Libero accesso. Nelle università? No, nei cinema. Gli universitari in lotta contro la Gelmini hanno le idee chiare: film gratis e trasporti pubblici «a scrocco». Insomma, senza pagare. Se su temi come il «numero chiuso» negli atenei e sul «sistema» 3+2 gli studenti mostrano di avere le idee un po’ confuse, non così sull’«ingresso politico» nelle sale di prima visione.
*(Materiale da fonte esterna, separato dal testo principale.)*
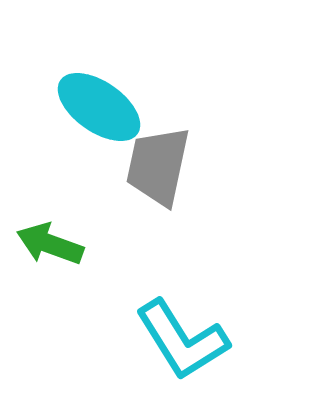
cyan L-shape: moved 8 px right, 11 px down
Su questo punto i contestatori del ministro della Ricerca, hanno ricercato (e trovato) una soluzione ottimale per gustarsi le pellicole di Moretti senza mettere mano al portafoglio. «Cara ministro - mandano a dire gli studenti alla Gelmini - cinema, musei, treni, autobus e metrò per noi dovrebbero essere gratis». Per delicatezza hanno usato il condizionale, ma si capisce bene che avrebbero voluto ricorrere all’imperativo.
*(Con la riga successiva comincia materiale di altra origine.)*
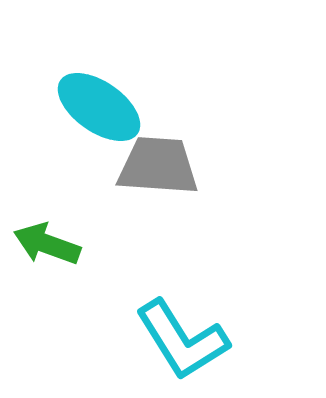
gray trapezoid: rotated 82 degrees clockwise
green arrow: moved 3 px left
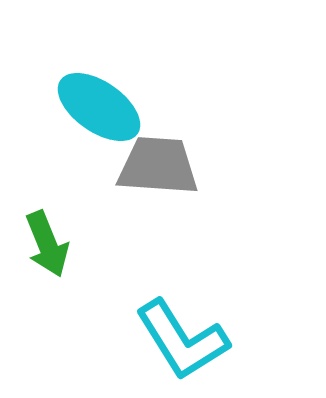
green arrow: rotated 132 degrees counterclockwise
La piattaforma dei «servizi gratis» fa parte dei punti programmatici del nuovo manifesto di autoriforma redatto dagli studenti dopo la prima giornata di assemblea nazionale delle università, svoltasi oggi alla Sapienza di Roma, che si concluderà domani con una discussione definitiva del documento.
All’evento hanno partecipato finora, secondo gli organizzatori, più di duemila persone provenienti dagli atenei di tutta Italia, che hanno dormito con sacchi a pelo e coperte negli edifici delle facoltà e dei dipartimenti occupati della città universitaria. Centinaia gli interventi in aule gremite durante i tre diversi workshop su didattica, welfare e diritto allo studio, lavoro e formazione. Sul tema della didattica è stato proposto il superamento del sistema di formazione 3+2, con la necessità di ottenere corsi di autoformazione attraverso seminari autogestiti, organizzati da studenti, ricercatori e dottorandi.
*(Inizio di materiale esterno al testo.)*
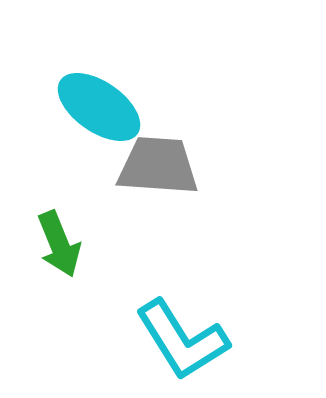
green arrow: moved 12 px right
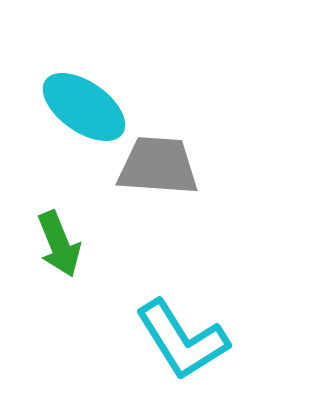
cyan ellipse: moved 15 px left
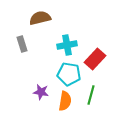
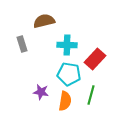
brown semicircle: moved 4 px right, 3 px down
cyan cross: rotated 12 degrees clockwise
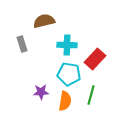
purple star: rotated 14 degrees counterclockwise
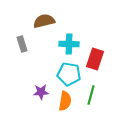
cyan cross: moved 2 px right, 1 px up
red rectangle: rotated 25 degrees counterclockwise
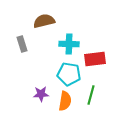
red rectangle: rotated 65 degrees clockwise
purple star: moved 2 px down
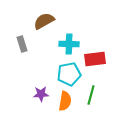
brown semicircle: rotated 15 degrees counterclockwise
cyan pentagon: rotated 20 degrees counterclockwise
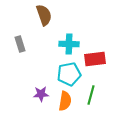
brown semicircle: moved 6 px up; rotated 100 degrees clockwise
gray rectangle: moved 2 px left
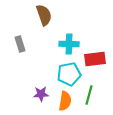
green line: moved 2 px left
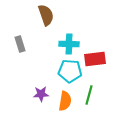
brown semicircle: moved 2 px right
cyan pentagon: moved 1 px right, 3 px up; rotated 15 degrees clockwise
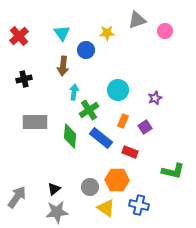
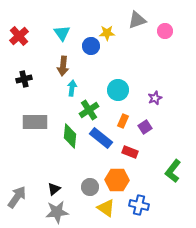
blue circle: moved 5 px right, 4 px up
cyan arrow: moved 2 px left, 4 px up
green L-shape: rotated 115 degrees clockwise
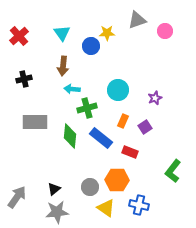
cyan arrow: moved 1 px down; rotated 91 degrees counterclockwise
green cross: moved 2 px left, 2 px up; rotated 18 degrees clockwise
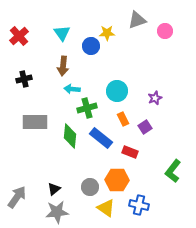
cyan circle: moved 1 px left, 1 px down
orange rectangle: moved 2 px up; rotated 48 degrees counterclockwise
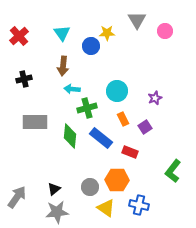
gray triangle: rotated 42 degrees counterclockwise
Nei nuovi lavori per l’autoriforma è stato anche chiesto il coinvolgimento futuro dei docenti, dottorandi e ricercatori, «purché ci sia una rottura con il vecchio sistema del baronaggio». Sono in discussione anche i crediti formativi, che per qualcuno vanno aboliti. Sul fronte del diritto allo studio, gli studenti hanno proposto una «campagna di azione» per l’accesso gratuito a cinema, musei e trasporti e hanno annunciato scioperi «contro il lavoro nero nelle università, svolto da stagisti, tirocinanti e dottorandi». Prevista anche una campagna di rivendicazione del reddito, contro «gli indebitamenti prodotti dal cosiddetto prestito d’onore». Tanti gli interventi richiesti sul tema della ricerca, come l’abolizione dei contratti dei precari con nuove assunzioni e la garanzia di un salario minimo fissato a 1.300 euro. Ancora l’abolizione delle classi di docenza, che al momento prevedono distinzioni tra associati e ordinari, e i finanziamenti diretti ai gruppi di ricerca, «piuttosto che a docenti e baroni». Aggiornata anche l’agenda delle proteste nazionali: prossimo appuntamento il 12 dicembre per uno sciopero generale.